The neck edge has to be faced with Bias Binding. If you are used to using Bias Binding you will know that it does not actually stretch very much! This new product, again from Minerva Crafts is brilliant! It is a stretch lycra bias binding and it is perfect when used with the stretch thread. It stretches easily but springs back into shape instantly too.
Prepare it for use by measuring it against the guides included in the pattern pieces. Then press it open to get rid of the folded edges.Fold it in half down the centre and pin the strip to the neck edge stretching it slightly as you go. stitch it with a narrow seam allowance all the way round the neck edge


 Press the seam open and fold the entire binding to the inside. Press again and top stitch in place.
You now have a bias facing on the inside of your garment as in the photograph above.

The link to this wonder product is here


At this stage I do some more over locking and neaten what seams are not finished off yet.Also attach the tie belt to the edge of the wrap over part of the bodice. Neaten the edges and top stitch the seam along the dress edge. (The tie belt is easily made by joining the seam, clipping the corners, turning right sides out and pressing)
Pin the other tie belt to the position marked on the pattern on the OUTSIDE of your fabric.


Join the side seams from sleeve edge to hem in one long seam matching all markings and making sure that the sleeve seams are aligned.
It is easier when doing the side with the wrap-over to baste (tack) it in place first then pin the whole side together and stitch in one long seam as before, enclosing the wrap-over.



This is what you now have! The wrap over part ties beautifully at the side of the dress.
Finish it off by trying it on again in case there are any more adjustments to be made. Overlock the side seams and put it on again to measure the hem. In my case I put it on my tailors dummy to measure and pin the hem
For the bottom and sleeve hems. overlock the edges and fold up to the desired length. Top stitch.
give it a final press and it is finished.


This is the view from the side showing the tie belt and the pleats


As a final touch I added my own label to the dress. Dont forget that Simplicity own the design rights and you cannot sell any garment which has been made from one of their patterns!


The pattern envelope shows only suggestions of how the dress could be made. I think that if I make this pattern up again I may put gathers in the side of the wrap-over section which will make it narrower and fuller. It is your choice how you interpret a pattern which is why tacking it together and trying on before sewing is so important. It is at this stage that you can add your own touch to the design. The pattern has sleeve variation too. I chose the three quarter length straight sleeve so that I may wear it under a jacket. For a special occasion the flutter sleeve would look amazing.

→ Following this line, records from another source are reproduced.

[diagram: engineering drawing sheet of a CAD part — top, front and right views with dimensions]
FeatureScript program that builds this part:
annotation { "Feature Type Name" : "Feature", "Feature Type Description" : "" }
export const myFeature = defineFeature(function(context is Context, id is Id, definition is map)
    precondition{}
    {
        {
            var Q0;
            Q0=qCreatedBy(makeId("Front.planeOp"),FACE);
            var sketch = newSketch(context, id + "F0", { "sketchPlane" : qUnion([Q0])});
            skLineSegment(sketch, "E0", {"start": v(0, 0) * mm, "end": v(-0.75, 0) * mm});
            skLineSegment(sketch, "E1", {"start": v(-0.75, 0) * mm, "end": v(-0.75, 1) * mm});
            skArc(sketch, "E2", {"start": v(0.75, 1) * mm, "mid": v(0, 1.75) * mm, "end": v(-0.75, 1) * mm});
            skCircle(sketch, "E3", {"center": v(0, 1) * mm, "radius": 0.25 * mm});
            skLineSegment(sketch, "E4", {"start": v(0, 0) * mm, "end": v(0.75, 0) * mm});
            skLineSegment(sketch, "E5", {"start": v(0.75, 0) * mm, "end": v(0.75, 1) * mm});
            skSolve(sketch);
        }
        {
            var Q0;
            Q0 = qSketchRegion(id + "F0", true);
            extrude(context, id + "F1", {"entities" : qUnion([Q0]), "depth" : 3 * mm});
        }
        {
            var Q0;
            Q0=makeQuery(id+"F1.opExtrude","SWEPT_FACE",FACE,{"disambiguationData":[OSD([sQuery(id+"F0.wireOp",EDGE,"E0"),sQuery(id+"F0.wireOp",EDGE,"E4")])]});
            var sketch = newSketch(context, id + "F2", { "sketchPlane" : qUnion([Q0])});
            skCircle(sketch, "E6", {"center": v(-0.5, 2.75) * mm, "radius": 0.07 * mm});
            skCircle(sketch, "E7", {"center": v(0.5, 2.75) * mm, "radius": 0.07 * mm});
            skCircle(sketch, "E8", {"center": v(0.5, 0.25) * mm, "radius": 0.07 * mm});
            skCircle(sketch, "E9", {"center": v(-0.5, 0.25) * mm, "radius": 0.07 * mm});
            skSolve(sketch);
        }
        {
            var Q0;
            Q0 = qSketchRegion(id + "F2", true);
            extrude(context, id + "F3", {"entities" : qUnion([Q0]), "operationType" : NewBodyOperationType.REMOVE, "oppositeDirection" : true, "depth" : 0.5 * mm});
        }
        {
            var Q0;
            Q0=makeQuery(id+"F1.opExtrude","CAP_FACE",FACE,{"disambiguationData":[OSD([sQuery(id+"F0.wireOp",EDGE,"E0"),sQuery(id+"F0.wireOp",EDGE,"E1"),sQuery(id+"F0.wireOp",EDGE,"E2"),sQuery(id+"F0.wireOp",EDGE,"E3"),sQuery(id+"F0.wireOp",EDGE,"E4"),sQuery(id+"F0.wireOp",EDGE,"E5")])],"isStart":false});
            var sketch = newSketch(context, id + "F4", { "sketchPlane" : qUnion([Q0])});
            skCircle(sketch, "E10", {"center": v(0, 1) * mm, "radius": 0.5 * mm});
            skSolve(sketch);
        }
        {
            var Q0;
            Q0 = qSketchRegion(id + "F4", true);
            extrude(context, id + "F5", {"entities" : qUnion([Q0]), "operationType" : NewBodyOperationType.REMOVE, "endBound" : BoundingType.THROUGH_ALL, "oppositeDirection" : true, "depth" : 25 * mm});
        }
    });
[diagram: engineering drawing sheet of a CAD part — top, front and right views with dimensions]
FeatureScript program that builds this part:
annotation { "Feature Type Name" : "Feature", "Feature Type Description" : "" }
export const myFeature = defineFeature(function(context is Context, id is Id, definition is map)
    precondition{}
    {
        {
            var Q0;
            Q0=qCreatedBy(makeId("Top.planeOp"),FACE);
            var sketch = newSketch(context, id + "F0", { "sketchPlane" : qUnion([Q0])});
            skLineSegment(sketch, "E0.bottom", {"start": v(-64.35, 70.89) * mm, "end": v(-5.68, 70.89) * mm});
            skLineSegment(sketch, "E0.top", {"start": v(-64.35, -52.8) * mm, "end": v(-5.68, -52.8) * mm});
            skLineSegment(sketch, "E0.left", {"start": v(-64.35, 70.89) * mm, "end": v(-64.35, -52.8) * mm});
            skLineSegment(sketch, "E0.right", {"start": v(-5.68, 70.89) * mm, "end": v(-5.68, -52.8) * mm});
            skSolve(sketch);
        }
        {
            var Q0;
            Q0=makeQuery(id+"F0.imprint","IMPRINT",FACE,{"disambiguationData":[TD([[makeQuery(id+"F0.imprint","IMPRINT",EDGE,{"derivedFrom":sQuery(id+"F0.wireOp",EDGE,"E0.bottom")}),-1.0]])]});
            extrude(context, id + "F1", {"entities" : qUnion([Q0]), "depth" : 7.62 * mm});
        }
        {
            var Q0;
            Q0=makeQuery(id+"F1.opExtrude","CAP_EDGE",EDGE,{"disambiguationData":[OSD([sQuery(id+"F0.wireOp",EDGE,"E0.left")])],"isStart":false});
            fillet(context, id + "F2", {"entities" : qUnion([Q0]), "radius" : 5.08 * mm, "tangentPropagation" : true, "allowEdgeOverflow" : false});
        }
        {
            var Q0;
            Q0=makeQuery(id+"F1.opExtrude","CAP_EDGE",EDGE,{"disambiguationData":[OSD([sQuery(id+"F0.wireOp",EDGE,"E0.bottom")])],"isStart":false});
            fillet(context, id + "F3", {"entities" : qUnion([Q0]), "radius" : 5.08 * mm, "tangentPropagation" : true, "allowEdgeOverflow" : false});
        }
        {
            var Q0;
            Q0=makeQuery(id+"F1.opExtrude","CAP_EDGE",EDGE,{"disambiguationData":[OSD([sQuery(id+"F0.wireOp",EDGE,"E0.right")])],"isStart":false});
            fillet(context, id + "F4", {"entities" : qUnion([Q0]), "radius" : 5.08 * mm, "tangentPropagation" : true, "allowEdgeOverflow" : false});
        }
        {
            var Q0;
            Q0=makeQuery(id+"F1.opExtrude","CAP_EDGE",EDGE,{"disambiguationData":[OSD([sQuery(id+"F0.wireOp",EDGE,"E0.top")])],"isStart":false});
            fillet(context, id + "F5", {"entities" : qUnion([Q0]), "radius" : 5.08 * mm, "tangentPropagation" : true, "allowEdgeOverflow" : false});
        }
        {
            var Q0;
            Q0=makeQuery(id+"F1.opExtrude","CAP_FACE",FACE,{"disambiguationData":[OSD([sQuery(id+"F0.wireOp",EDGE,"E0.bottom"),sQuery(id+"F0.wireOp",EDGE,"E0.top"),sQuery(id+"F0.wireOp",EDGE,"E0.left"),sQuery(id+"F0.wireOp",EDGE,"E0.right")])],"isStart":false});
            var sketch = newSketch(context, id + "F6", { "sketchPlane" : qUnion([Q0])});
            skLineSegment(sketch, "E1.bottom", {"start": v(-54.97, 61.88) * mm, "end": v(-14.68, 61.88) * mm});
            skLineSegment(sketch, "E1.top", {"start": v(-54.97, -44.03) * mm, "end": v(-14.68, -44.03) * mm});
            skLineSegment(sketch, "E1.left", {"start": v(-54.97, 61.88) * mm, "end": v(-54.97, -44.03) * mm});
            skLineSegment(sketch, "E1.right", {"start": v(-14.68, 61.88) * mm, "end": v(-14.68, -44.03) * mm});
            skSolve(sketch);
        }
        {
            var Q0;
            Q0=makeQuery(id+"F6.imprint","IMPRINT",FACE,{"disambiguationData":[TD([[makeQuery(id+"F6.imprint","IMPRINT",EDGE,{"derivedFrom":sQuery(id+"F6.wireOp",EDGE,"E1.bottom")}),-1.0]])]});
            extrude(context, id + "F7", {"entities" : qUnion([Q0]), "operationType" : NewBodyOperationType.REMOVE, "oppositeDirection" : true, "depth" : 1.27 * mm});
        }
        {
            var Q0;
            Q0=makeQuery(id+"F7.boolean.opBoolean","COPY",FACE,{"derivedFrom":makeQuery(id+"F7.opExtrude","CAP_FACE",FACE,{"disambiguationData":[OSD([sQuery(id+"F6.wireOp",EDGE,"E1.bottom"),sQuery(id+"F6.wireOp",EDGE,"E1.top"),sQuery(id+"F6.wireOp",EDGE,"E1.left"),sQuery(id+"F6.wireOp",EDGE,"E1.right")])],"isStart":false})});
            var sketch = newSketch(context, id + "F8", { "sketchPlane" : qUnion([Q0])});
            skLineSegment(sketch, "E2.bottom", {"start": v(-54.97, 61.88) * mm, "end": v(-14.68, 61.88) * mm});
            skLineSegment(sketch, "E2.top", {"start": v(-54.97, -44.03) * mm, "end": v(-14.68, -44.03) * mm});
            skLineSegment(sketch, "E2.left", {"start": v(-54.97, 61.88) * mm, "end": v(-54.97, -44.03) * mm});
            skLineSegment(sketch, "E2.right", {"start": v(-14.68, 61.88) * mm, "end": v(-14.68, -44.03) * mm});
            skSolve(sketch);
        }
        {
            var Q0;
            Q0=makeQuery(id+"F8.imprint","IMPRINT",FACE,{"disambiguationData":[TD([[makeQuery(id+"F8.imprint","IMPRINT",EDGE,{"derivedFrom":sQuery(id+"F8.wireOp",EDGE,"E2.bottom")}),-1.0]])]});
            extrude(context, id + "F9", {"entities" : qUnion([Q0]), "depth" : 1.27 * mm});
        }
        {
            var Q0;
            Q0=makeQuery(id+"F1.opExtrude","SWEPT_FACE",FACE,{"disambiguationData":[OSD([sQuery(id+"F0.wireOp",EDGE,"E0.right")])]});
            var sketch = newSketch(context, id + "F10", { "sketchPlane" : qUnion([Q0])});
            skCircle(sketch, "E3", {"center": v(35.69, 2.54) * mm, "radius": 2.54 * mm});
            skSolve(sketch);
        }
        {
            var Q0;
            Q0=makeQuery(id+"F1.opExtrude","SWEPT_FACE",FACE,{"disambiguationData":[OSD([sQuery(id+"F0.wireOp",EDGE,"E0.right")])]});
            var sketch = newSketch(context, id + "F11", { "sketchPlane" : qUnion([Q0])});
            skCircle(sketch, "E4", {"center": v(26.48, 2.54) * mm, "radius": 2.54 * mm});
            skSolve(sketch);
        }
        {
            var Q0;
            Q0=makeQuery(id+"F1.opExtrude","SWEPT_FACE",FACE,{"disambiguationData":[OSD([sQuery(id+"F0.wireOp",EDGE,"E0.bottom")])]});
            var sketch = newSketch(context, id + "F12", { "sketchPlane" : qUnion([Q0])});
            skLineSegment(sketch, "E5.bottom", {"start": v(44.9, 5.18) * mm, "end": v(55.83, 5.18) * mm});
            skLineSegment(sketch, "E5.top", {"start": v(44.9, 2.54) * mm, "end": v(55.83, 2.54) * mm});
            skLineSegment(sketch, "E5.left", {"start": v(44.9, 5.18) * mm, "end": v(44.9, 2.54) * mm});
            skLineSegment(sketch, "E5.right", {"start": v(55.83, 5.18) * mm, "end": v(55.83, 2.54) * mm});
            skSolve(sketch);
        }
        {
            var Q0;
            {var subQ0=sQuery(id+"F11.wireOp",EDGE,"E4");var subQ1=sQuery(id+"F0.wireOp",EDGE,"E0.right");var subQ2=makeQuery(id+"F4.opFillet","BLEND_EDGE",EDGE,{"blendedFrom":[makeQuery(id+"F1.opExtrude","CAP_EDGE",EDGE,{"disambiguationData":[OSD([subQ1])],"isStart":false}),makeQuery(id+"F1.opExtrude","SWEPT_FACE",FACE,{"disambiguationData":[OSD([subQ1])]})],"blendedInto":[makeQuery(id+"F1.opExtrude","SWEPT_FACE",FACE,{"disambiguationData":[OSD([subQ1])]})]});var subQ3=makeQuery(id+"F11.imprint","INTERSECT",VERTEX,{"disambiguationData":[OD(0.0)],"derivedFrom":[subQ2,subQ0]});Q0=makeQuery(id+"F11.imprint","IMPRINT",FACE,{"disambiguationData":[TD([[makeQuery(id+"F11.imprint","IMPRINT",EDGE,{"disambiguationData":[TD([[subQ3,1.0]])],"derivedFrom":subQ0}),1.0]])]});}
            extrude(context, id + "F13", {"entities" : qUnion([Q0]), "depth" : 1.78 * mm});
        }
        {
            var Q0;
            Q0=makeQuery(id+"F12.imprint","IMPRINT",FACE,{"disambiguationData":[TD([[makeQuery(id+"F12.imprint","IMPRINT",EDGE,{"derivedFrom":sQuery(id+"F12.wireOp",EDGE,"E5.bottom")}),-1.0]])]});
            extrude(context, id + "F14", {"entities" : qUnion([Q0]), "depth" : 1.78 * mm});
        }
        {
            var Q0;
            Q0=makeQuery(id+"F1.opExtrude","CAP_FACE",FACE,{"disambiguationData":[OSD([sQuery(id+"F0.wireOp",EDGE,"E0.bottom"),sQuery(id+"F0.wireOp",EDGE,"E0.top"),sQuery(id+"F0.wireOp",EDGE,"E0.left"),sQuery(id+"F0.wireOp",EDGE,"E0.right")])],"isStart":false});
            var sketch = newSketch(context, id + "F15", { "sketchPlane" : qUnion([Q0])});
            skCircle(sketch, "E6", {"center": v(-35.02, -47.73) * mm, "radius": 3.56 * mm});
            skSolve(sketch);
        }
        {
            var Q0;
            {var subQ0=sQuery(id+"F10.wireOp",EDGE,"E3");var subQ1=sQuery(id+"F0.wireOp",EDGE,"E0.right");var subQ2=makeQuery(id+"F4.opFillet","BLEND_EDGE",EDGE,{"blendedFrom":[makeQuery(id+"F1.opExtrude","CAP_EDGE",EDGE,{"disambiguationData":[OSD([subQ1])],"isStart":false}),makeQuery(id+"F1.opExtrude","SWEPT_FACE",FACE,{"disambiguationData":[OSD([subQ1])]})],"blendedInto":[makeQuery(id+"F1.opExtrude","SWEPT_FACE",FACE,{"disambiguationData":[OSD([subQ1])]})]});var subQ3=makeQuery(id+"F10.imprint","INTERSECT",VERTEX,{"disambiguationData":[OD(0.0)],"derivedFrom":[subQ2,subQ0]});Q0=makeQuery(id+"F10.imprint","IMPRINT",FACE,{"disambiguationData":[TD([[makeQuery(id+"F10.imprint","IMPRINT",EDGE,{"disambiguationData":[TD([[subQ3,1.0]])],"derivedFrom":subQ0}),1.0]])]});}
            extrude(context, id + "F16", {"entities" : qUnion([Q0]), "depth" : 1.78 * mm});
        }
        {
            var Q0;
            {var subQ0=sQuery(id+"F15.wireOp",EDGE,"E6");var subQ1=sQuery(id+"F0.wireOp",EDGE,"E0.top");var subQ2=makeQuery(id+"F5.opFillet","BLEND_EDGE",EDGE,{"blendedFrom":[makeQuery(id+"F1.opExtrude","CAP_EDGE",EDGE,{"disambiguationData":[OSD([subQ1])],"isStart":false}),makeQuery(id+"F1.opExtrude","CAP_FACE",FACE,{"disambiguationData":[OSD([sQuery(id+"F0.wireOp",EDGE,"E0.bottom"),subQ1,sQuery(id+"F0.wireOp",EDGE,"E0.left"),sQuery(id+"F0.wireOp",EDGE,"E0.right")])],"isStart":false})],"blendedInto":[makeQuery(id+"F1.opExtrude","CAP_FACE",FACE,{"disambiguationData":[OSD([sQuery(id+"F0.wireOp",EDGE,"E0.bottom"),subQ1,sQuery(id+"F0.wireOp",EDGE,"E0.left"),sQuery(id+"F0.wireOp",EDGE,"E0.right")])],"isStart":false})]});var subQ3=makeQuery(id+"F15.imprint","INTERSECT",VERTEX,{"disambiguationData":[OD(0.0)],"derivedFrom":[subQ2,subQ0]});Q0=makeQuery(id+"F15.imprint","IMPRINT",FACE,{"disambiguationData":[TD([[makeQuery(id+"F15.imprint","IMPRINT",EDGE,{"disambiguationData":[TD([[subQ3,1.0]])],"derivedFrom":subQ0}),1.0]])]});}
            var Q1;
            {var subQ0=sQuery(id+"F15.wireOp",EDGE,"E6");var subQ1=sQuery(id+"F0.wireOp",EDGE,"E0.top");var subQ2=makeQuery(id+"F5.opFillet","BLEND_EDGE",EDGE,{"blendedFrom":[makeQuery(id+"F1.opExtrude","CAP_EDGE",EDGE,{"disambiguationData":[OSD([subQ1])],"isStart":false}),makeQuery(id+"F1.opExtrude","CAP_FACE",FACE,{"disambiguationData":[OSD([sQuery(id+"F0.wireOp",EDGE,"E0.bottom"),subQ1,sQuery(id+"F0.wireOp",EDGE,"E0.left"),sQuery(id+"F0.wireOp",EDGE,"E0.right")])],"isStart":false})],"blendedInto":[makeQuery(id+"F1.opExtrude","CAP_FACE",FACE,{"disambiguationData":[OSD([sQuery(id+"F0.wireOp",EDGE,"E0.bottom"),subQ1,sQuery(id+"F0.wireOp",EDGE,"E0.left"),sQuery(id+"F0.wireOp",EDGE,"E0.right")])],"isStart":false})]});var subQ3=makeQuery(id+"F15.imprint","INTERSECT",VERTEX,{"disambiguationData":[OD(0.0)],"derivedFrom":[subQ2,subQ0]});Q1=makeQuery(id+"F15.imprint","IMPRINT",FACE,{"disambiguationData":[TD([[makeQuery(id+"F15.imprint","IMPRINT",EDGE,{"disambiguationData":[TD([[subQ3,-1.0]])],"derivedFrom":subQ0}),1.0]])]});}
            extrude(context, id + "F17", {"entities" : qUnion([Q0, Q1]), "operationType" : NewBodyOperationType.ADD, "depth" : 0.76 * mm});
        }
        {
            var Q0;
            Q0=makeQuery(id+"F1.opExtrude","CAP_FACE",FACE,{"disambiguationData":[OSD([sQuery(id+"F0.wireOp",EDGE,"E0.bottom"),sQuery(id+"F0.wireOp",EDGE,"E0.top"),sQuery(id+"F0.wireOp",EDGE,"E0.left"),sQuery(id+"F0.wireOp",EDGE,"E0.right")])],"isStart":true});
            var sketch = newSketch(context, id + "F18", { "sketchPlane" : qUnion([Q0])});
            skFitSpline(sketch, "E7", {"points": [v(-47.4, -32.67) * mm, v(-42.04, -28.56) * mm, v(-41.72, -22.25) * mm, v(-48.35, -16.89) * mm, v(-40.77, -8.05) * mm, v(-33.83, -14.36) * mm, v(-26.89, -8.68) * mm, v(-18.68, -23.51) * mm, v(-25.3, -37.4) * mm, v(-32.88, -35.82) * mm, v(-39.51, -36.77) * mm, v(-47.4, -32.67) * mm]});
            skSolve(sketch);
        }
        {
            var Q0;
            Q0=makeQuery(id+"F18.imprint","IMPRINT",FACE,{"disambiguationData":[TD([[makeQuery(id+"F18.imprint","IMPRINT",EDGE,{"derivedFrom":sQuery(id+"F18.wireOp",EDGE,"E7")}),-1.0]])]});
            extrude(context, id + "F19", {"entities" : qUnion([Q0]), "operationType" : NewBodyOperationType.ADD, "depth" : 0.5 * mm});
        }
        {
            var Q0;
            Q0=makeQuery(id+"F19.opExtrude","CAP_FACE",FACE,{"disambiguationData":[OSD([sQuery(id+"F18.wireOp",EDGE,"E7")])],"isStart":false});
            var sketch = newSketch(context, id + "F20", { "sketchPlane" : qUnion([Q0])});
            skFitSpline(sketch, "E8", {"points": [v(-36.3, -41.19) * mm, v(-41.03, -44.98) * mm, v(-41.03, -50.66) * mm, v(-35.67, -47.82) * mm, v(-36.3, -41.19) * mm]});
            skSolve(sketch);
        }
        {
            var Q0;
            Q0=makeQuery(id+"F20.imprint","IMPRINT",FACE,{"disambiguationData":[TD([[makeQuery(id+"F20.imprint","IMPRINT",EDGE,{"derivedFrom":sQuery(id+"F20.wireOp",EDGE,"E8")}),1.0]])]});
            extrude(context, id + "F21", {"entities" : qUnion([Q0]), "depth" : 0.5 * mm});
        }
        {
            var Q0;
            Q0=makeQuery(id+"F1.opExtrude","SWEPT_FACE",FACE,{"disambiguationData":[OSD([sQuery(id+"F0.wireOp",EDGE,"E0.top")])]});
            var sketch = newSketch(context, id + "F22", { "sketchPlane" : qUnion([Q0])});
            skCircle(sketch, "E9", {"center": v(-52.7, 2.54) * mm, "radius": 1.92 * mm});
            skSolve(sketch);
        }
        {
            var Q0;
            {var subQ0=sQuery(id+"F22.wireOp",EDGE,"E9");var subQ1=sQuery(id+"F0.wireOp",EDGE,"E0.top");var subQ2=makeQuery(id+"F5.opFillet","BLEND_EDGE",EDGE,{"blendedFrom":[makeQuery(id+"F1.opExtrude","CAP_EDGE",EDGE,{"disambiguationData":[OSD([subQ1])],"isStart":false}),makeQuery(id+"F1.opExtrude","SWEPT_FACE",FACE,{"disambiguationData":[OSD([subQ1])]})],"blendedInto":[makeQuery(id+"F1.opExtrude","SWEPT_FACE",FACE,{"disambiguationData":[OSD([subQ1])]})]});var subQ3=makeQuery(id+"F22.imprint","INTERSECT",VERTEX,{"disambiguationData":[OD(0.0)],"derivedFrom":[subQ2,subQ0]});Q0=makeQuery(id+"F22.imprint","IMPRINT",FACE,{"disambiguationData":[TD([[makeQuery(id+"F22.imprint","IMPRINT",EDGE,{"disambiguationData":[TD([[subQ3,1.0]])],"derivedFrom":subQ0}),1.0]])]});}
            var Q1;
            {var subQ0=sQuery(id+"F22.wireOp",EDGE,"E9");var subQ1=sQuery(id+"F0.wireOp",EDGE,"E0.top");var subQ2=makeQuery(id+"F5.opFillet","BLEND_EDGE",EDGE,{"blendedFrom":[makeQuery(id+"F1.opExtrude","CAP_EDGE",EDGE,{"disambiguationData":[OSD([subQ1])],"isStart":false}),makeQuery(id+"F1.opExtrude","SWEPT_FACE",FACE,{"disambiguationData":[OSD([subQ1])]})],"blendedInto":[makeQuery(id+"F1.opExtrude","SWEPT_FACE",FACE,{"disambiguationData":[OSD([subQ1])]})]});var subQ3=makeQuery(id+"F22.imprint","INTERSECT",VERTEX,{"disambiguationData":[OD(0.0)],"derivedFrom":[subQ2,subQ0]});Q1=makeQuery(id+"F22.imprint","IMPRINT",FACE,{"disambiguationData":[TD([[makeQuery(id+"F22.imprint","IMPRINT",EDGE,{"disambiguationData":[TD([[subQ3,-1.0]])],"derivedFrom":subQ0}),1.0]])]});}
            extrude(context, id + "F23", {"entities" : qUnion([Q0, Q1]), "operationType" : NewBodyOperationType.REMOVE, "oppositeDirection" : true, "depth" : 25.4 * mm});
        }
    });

The fabric is very easy to care for and drapes well. It is worth purchasing a good quality fabric if you want  a garment which will last you for many years.



Check to make sure that it is fine when you sit down, common problems are that garments ride up when sitting, or they are too tight and therefore uncomfortable



This is me sat wearing it for the first time. It is extremely comfortable, and it fits like a dream.
I hope that if you have never sewn with stretch fabrics before you will have a go at making this dress. It is extremely flattering to all figure shapes.

NB

After wearing the dress I did feel that I needed to alter it slightly. I did exactly what I thought was needed in the first place! So, I undid the side seam where the overlap is enclosed by the front and back and reduced the width of the overlap by just over an inch. I gathered it very slightly and eased it back into place. I also took the sleeves in by an inch, tapering the new seam towards the underarm.
I feel that the front drapes better now and the sleeves feel more comfortable.
sometimes gut instinct tells you when something is not right, I am constantly altering patterns and designs to make them suit me, not the model on the envelope!